→ Exercise instructions
Print out every line of the listing below without alteration.

---------------

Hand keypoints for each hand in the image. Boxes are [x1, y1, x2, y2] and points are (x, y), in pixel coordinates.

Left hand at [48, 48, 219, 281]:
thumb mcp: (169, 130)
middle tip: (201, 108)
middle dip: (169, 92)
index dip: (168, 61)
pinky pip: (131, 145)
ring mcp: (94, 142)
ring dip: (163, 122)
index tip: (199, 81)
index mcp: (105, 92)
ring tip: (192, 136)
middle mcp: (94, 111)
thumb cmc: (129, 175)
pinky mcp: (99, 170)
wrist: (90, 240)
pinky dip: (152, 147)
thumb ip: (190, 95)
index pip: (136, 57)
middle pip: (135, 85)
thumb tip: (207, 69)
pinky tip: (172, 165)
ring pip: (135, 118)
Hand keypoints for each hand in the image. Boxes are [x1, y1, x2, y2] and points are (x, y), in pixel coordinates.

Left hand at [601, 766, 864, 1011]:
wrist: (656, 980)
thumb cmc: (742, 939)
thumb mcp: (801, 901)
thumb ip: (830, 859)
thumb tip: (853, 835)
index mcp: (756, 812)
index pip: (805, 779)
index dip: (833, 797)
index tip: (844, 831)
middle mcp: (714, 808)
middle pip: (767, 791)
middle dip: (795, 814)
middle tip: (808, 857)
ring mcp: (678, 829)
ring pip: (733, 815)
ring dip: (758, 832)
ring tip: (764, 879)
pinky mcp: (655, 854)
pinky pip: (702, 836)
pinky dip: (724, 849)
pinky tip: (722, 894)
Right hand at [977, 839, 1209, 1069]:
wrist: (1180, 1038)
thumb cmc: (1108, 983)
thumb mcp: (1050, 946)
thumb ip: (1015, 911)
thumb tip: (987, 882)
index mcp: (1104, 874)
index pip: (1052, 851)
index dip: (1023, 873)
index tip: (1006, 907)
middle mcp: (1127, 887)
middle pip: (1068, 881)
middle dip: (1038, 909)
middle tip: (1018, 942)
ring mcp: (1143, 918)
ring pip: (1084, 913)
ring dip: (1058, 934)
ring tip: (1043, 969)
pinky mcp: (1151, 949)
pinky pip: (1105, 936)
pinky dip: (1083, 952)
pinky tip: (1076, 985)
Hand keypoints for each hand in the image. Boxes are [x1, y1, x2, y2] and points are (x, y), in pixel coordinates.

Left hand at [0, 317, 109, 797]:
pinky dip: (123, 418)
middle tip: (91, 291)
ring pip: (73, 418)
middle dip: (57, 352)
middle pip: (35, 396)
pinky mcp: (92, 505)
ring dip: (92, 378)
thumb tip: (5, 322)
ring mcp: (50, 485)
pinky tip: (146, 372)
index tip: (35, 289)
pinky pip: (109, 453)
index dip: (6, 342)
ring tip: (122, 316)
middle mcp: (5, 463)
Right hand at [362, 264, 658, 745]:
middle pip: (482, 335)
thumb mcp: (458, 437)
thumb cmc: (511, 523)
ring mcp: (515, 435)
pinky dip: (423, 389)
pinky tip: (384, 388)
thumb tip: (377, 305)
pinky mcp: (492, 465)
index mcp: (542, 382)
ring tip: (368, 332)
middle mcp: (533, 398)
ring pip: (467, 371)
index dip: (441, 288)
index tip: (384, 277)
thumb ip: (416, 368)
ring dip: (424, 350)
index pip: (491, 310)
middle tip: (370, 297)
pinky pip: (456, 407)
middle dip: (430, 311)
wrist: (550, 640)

---------------

→ Answer space
Hand keypoints for each hand in the image. Boxes are [x1, y1, x2, y2] and points are (x, y), in pixel coordinates.

Left hand at [48, 48, 219, 281]:
thumb mcp: (169, 130)
middle tip: (201, 108)
middle dip: (169, 92)
index dip: (168, 61)
pinky pip: (131, 145)
ring mcp: (94, 142)
ring dip: (163, 122)
index tip: (199, 81)
index mcp: (105, 92)
ring tip: (192, 136)
middle mcp: (94, 111)
thumb cmc: (129, 175)
pinky mcp: (99, 170)
wrist: (90, 240)
pinky dip: (152, 147)
thumb ip: (190, 95)
index pip: (136, 57)
middle pip: (135, 85)
thumb tip: (207, 69)
pinky tip: (172, 165)
ring pip: (135, 118)
Hand keypoints for each hand in the image. Boxes are [x1, y1, x2, y2] and points are (x, y), in pixel coordinates.

Left hand at [601, 766, 864, 1011]:
wrist: (656, 980)
thumb cmc: (742, 939)
thumb mcp: (801, 901)
thumb ip: (830, 859)
thumb tip: (853, 835)
index mcp: (756, 812)
index pip: (805, 779)
index dip: (833, 797)
index tip: (844, 831)
middle mcp: (714, 808)
middle pip: (767, 791)
middle dip: (795, 814)
middle tip: (808, 857)
ring mcp: (678, 829)
ring pip: (733, 815)
ring dip: (758, 832)
ring tip: (764, 879)
pinky mcp: (655, 854)
pinky pip: (702, 836)
pinky dip: (724, 849)
pinky tip: (722, 894)
Right hand at [977, 839, 1209, 1069]:
wrist: (1180, 1038)
thumb cmc: (1108, 983)
thumb mcp: (1050, 946)
thumb ip: (1015, 911)
thumb tip: (987, 882)
index mcp: (1104, 874)
index pip: (1052, 851)
index dip: (1023, 873)
index tip: (1006, 907)
middle mcp: (1127, 887)
middle pip: (1068, 881)
middle dip: (1038, 909)
middle tip: (1018, 942)
ring mcp: (1143, 918)
ring pip: (1084, 913)
ring dip: (1058, 934)
ring tip: (1043, 969)
pinky mcp: (1151, 949)
pinky pip: (1105, 936)
pinky dip: (1083, 952)
pinky tip: (1076, 985)
Hand keypoints for each hand in the image. Boxes are [x1, y1, x2, y2] and points are (x, y), in pixel coordinates.

Left hand at [0, 317, 109, 797]:
pinky dip: (123, 418)
middle tip: (91, 291)
ring pip: (73, 418)
middle dip: (57, 352)
middle pip: (35, 396)
pinky mcp: (92, 505)
ring dip: (92, 378)
thumb tip: (5, 322)
ring mcp: (50, 485)
pinky tip: (146, 372)
index tip: (35, 289)
pinky pip: (109, 453)
index dip: (6, 342)
ring tip: (122, 316)
middle mcp: (5, 463)
Right hand at [362, 264, 658, 745]:
middle pip: (482, 335)
thumb mcp: (458, 437)
thumb cmc: (511, 523)
ring mcp: (515, 435)
pinky dip: (423, 389)
pinky tip: (384, 388)
thumb tip: (377, 305)
pinky mcp: (492, 465)
index mcp: (542, 382)
ring tip: (368, 332)
middle mcp: (533, 398)
ring pip: (467, 371)
index dip: (441, 288)
index tip: (384, 277)
thumb ip: (416, 368)
ring dip: (424, 350)
index pip: (491, 310)
middle tip: (370, 297)
pinky pip: (456, 407)
middle dip: (430, 311)
wrist: (550, 640)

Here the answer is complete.